*TASK ITEM*: The required lines are those that contain "filterUnits"; pull them out of the data and copy them.

Items listed in a dataset
......
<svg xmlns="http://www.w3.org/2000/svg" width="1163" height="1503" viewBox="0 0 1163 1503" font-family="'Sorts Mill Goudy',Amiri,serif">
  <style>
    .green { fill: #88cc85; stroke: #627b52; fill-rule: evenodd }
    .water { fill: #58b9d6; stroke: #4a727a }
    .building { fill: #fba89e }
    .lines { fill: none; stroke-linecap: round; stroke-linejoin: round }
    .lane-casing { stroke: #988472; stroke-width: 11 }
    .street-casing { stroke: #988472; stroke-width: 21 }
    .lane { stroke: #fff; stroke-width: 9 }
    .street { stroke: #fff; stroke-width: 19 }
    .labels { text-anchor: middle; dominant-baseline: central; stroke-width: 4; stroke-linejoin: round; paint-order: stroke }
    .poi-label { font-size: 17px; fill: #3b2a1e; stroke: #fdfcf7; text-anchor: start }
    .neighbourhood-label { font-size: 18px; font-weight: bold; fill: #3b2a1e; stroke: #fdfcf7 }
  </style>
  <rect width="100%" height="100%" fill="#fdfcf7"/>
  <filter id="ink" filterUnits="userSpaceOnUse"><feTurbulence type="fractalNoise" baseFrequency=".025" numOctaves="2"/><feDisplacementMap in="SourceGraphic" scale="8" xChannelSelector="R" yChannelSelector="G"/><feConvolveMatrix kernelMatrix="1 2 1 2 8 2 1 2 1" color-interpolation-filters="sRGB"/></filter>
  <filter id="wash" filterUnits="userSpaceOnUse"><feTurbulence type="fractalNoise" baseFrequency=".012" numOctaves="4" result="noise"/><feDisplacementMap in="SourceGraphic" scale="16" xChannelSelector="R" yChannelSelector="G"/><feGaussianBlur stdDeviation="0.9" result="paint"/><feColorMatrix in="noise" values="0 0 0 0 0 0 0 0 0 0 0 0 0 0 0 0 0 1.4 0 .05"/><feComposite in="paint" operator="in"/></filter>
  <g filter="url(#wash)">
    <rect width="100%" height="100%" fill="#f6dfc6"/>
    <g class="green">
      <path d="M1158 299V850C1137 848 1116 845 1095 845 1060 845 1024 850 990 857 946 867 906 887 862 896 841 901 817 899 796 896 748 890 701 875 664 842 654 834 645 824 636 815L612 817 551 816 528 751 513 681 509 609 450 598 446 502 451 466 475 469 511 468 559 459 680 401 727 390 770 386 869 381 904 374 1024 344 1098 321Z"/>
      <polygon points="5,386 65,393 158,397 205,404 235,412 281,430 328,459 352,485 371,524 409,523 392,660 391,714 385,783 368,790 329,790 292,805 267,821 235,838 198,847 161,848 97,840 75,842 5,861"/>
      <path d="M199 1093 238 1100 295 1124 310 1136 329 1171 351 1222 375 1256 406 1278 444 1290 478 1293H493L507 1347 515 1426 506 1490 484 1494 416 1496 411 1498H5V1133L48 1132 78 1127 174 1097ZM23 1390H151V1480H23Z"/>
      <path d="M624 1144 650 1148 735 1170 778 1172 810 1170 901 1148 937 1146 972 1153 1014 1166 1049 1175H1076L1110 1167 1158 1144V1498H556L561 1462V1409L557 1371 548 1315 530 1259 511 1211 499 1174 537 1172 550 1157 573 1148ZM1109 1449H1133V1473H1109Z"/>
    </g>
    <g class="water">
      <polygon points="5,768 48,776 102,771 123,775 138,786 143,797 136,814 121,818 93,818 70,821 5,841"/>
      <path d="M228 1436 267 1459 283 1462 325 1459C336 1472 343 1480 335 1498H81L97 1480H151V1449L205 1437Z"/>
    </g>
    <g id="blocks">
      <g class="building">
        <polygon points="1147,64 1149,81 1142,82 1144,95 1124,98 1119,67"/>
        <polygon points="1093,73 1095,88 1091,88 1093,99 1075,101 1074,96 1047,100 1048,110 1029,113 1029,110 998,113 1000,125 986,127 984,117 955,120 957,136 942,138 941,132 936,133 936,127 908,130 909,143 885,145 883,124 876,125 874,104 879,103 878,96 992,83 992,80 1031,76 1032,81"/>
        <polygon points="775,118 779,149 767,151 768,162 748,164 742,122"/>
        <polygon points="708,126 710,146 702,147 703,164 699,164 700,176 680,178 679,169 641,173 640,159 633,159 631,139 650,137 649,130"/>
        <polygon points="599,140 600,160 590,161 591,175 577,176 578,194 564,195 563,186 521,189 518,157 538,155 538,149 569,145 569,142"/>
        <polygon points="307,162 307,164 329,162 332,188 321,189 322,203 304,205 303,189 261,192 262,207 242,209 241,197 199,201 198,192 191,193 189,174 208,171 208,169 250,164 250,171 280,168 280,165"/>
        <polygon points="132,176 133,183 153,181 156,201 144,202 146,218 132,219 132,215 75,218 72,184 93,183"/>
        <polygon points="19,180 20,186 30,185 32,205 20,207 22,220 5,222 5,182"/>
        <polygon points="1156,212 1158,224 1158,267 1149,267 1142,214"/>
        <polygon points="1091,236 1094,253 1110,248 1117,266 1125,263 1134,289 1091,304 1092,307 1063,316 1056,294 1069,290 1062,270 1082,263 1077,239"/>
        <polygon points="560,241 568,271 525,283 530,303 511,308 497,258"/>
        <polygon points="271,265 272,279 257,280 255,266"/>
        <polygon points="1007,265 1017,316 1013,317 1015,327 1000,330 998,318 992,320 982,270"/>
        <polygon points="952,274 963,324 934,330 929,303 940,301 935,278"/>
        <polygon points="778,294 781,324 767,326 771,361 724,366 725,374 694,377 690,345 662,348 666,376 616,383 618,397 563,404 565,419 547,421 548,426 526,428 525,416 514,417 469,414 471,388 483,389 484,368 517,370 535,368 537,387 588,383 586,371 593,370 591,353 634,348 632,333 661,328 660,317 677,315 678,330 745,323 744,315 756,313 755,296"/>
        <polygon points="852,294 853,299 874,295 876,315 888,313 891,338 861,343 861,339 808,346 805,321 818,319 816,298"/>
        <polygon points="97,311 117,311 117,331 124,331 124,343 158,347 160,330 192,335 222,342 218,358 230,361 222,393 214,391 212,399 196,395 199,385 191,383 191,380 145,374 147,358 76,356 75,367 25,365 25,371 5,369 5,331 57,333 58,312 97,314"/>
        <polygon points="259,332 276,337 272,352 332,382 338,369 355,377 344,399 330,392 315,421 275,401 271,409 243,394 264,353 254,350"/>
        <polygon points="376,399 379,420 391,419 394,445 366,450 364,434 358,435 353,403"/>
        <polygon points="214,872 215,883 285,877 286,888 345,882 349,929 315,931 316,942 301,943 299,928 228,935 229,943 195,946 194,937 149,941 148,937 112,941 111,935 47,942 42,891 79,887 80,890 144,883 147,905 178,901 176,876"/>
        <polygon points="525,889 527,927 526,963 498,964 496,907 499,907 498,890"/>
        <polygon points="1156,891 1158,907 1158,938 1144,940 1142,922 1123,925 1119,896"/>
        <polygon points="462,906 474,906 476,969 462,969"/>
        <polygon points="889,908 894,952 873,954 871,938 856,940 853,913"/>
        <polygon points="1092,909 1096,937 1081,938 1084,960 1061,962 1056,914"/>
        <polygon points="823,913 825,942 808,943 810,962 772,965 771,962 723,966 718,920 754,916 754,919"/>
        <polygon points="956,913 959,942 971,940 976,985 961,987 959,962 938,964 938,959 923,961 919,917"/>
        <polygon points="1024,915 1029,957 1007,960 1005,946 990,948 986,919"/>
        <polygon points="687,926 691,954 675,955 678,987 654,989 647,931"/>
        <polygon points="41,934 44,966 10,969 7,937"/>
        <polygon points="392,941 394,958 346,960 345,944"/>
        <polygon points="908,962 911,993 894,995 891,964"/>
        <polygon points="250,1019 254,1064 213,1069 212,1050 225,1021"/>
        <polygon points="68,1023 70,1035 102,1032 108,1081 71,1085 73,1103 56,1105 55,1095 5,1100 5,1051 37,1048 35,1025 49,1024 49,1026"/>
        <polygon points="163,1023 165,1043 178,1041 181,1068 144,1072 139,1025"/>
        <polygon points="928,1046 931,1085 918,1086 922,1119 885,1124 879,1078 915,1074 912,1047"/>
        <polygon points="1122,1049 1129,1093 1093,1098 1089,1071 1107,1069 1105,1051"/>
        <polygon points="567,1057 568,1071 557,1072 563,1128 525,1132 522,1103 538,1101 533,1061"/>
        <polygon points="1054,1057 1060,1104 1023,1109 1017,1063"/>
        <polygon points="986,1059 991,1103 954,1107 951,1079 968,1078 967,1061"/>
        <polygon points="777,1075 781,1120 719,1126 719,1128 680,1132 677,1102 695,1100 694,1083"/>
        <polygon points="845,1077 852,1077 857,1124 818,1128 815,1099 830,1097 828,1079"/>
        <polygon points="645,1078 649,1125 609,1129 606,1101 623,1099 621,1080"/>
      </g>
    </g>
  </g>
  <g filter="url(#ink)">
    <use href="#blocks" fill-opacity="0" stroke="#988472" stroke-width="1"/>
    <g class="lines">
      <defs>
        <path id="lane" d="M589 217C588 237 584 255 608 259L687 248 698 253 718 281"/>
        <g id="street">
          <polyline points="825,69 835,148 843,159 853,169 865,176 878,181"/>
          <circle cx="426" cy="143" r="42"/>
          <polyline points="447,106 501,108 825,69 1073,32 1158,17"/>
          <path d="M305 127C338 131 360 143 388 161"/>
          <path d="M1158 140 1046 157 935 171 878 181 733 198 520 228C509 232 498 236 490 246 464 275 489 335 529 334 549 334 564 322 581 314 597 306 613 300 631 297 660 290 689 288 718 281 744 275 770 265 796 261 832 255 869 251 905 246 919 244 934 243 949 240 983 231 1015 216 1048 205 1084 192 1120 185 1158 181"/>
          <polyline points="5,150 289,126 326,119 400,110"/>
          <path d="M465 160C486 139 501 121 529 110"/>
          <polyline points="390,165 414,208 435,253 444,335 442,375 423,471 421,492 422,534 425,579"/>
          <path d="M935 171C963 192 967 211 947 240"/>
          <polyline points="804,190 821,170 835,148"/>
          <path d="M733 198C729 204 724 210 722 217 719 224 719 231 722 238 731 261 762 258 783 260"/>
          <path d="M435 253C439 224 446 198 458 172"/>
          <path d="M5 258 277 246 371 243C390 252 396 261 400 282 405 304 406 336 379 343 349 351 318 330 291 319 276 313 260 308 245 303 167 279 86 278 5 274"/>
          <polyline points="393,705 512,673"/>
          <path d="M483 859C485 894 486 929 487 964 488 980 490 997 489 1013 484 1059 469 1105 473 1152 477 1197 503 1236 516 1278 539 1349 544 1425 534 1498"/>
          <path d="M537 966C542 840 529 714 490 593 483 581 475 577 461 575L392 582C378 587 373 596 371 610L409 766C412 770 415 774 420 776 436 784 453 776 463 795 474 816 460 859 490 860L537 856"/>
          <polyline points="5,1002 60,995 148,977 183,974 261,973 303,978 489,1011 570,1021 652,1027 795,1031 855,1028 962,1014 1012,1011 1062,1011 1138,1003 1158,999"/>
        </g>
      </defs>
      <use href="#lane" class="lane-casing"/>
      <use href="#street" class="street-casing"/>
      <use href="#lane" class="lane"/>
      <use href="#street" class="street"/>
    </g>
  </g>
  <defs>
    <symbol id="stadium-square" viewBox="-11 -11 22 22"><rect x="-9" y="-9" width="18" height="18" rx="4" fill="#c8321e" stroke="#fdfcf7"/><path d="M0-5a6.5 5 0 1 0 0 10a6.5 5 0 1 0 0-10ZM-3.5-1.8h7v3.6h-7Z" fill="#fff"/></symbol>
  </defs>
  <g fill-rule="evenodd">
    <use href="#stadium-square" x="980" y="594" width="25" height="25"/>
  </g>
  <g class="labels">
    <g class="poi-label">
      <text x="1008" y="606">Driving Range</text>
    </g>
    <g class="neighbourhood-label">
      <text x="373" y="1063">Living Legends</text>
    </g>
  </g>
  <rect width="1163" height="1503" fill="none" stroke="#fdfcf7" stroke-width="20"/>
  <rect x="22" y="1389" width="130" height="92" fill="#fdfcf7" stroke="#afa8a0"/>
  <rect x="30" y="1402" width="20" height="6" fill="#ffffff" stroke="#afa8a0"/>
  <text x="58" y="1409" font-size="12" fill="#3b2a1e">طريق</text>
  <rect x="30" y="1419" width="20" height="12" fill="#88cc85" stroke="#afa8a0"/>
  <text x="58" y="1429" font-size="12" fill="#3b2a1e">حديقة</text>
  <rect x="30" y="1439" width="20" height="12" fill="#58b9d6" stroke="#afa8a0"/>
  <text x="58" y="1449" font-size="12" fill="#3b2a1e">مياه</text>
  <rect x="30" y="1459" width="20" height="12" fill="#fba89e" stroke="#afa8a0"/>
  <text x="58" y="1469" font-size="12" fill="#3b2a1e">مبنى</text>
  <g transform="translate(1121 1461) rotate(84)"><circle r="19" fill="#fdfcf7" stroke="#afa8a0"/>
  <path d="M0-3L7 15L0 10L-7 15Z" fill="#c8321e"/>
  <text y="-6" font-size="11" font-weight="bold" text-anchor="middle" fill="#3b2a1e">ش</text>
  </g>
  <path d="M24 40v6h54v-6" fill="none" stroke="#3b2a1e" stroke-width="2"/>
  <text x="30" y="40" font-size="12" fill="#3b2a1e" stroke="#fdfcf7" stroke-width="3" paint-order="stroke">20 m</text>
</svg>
......
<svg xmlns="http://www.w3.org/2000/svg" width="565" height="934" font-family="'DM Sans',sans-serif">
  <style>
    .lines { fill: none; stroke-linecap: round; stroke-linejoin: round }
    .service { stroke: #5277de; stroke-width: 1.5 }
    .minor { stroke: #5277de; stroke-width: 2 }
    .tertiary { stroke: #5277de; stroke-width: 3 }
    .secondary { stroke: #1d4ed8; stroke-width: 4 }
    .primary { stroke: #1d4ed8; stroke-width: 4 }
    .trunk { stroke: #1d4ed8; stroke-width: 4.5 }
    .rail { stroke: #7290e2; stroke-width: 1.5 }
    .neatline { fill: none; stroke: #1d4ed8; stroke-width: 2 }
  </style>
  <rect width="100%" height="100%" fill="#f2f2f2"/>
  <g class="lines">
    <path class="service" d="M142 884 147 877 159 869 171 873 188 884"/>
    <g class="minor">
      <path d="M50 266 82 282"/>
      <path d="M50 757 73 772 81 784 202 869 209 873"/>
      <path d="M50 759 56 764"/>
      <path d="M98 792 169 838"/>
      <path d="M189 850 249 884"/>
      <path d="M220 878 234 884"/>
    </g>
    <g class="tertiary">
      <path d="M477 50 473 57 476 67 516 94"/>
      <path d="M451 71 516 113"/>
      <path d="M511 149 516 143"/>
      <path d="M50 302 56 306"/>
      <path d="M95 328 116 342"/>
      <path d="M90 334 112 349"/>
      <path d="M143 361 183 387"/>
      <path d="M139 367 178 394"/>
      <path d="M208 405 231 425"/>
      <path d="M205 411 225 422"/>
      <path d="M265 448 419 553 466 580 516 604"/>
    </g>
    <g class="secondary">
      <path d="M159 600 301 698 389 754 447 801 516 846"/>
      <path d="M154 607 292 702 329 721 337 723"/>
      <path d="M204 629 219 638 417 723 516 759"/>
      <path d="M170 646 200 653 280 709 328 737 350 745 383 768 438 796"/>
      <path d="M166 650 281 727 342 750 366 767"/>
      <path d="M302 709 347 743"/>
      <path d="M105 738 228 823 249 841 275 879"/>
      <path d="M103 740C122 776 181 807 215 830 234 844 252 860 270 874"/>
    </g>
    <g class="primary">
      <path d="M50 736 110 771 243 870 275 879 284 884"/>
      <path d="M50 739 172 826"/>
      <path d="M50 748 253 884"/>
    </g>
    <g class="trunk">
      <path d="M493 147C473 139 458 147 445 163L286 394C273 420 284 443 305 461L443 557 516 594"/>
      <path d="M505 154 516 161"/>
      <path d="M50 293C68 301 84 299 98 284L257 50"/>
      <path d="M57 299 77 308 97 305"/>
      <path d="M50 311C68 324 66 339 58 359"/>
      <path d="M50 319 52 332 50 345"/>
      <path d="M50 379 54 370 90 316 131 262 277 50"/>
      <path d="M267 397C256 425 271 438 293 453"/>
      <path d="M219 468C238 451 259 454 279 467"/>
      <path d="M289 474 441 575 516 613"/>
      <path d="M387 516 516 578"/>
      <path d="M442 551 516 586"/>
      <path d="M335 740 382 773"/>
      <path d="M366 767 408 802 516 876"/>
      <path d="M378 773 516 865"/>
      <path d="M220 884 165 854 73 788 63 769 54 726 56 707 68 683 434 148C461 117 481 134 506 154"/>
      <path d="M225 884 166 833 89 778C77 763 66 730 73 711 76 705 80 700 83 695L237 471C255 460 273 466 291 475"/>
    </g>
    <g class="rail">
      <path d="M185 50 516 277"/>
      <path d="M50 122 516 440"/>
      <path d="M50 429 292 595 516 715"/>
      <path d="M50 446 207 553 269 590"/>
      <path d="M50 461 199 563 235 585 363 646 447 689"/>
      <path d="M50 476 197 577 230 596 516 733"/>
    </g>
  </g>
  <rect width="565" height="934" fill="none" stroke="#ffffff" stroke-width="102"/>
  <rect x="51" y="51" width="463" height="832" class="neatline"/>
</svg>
......
*OUTPUT BELOW*:
  <filter id="ink" filterUnits="userSpaceOnUse"><feTurbulence type="fractalNoise" baseFrequency=".025" numOctaves="2"/><feDisplacementMap in="SourceGraphic" scale="8" xChannelSelector="R" yChannelSelector="G"/><feConvolveMatrix kernelMatrix="1 2 1 2 8 2 1 2 1" color-interpolation-filters="sRGB"/></filter>
  <filter id="wash" filterUnits="userSpaceOnUse"><feTurbulence type="fractalNoise" baseFrequency=".012" numOctaves="4" result="noise"/><feDisplacementMap in="SourceGraphic" scale="16" xChannelSelector="R" yChannelSelector="G"/><feGaussianBlur stdDeviation="0.9" result="paint"/><feColorMatrix in="noise" values="0 0 0 0 0 0 0 0 0 0 0 0 0 0 0 0 0 1.4 0 .05"/><feComposite in="paint" operator="in"/></filter>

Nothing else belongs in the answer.